2
votes

I am building a document retrieval engine in python which returns documents ranked by their relevance with respect to a user submitted query. I have a collection of documents which also include PowerPoint files. For the PPTs, on the results page I want to show the first few slide titles to the user to give him/her a clearer picture(kinda like we see in Google searches).

So basically, I want to extract the text from the slide titles from the PPT files using python. I am using the python-pptx package for that. Currently my implementation looks something like this

from pptx import Presentation
prs = Presentation(filepath) # load the ppt
slide_titles = [] # container foe slide titles
for slide in prs.slides: # iterate over each slide
        title_shape =  slide.shapes[0] # consider the zeroth indexed shape as the title
        if title_shape.has_text_frame: # is this shape has textframe attribute true then
            # check if the slide title already exists in the slide_title container
            if title_shape.text.strip(""" !@#$%^&*)(_-+=}{][:;<,>.?"'/<,""")+ '. ' not in slide_titles: 
                slide_titles.append(title_shape.text.strip(""" !@#$%^&*)(_-+=}{][:;<,>.?"'/<,""")+ '. ')  

But as you can see I am assuming the zero indexed shape on each slide to be the slide title which is obviously not the case everytime. Any ideas on how to accomplish this?

Thanks in advance.

3

3 Answers

2
votes

Slide.shapes (a SlideShapes object) has the property .title which returns the title shape when there is one (usually is) or None if no title is present.
http://python-pptx.readthedocs.io/en/latest/api/shapes.html#slideshapes-objects

This is the preferred way to access the title shape.

Note that not all slides have a title shape, so you have to test for a None result to avoid errors in that case.
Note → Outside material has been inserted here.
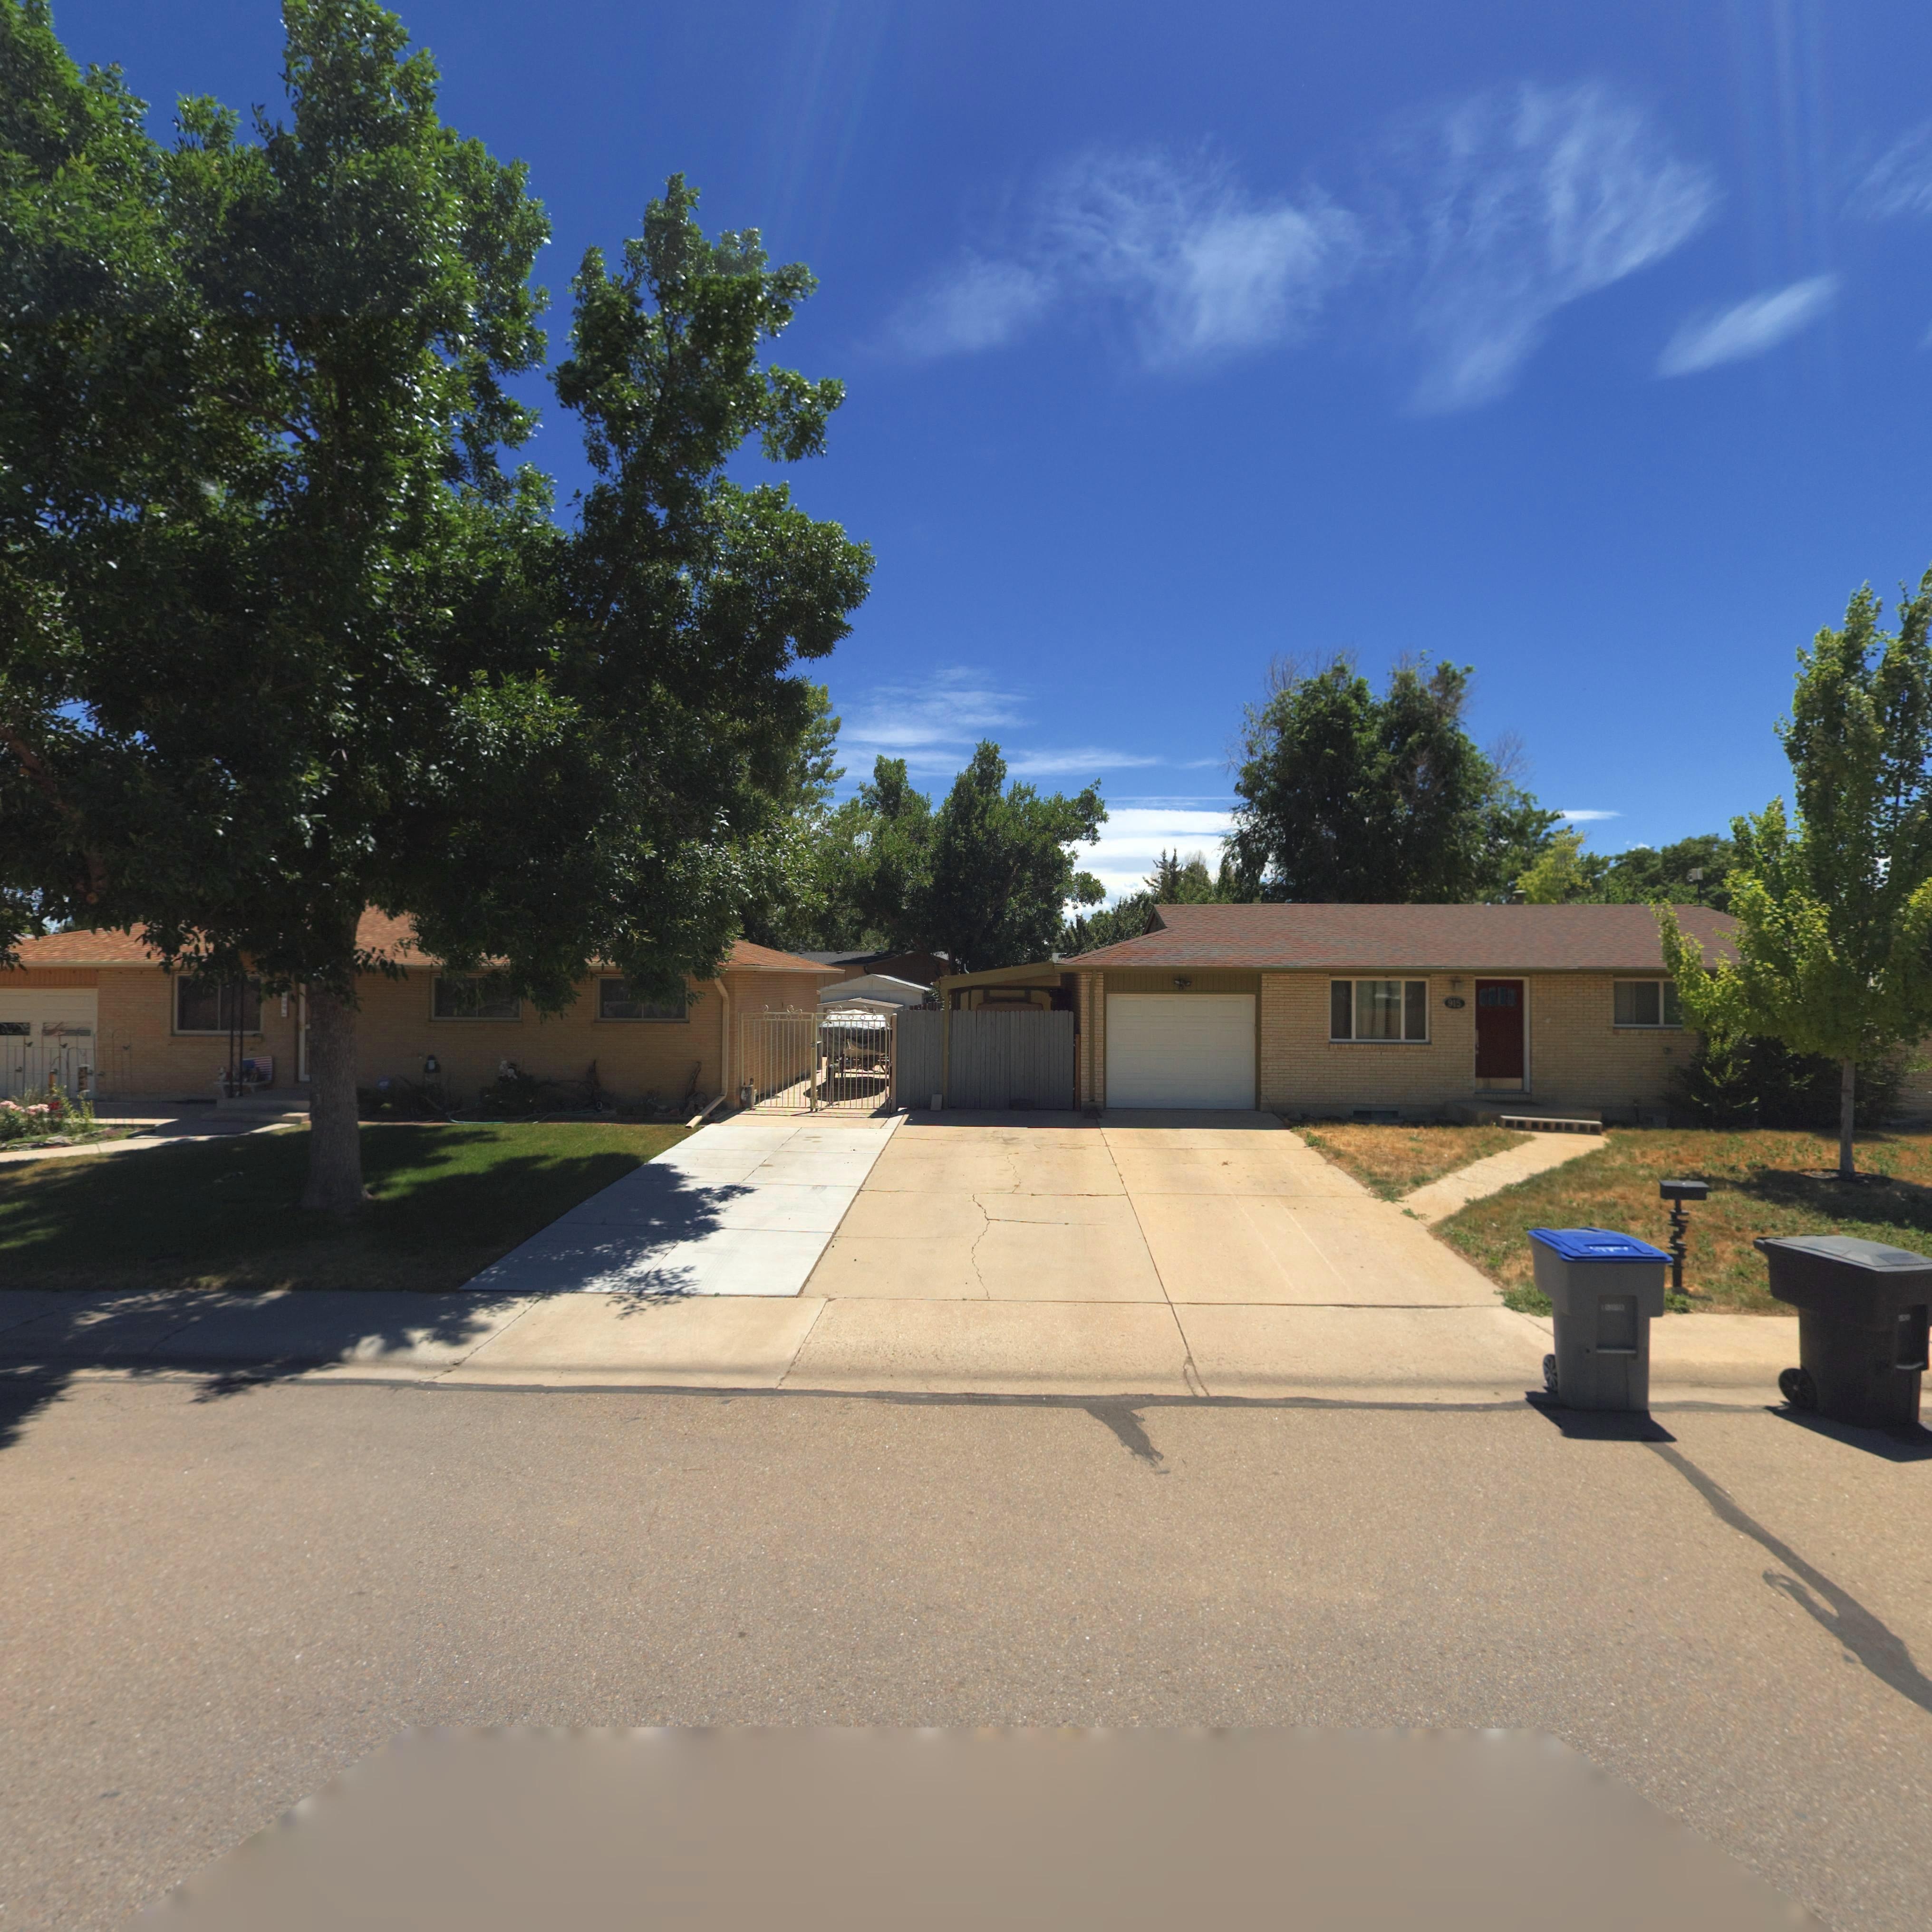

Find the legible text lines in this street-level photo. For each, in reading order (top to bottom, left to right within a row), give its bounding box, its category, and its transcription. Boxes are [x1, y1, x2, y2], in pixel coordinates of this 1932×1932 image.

Also note that users sometimes use a different shape for the title, like maybe a separate new text box they add. So you're not guaranteed to get the text that "appears" as the title in the slide. However, you will get the text that matches what PowerPoint considers the title, for example, the text it displays as the title for that slide in the Outline view.

prs = Presentation(path)
for slide in prs.slides:
    title_shape = slide.title
    if title_shape is None:
        continue
    print(title_shape.text)
2
votes
local_pptxFileList = ["abc.pptx"]


for i in local_pptxFileList:
            ppt = Presentation(i)
            for slide in ppt.slides:
                for shape in slide.shapes:
                    if shape.has_text_frame:
                        print(shape.text)
                       
0
votes

How to extract all text from the pptx in a directory (from this blog)

from pptx import Presentation
import glob

for eachfile in glob.glob("*.pptx"):
    prs = Presentation(eachfile)
    print(eachfile)
    print("----------------------")
    for slide in prs.slides:
        for shape in slide.shapes:
            if hasattr(shape, "text"):
                print(shape.text)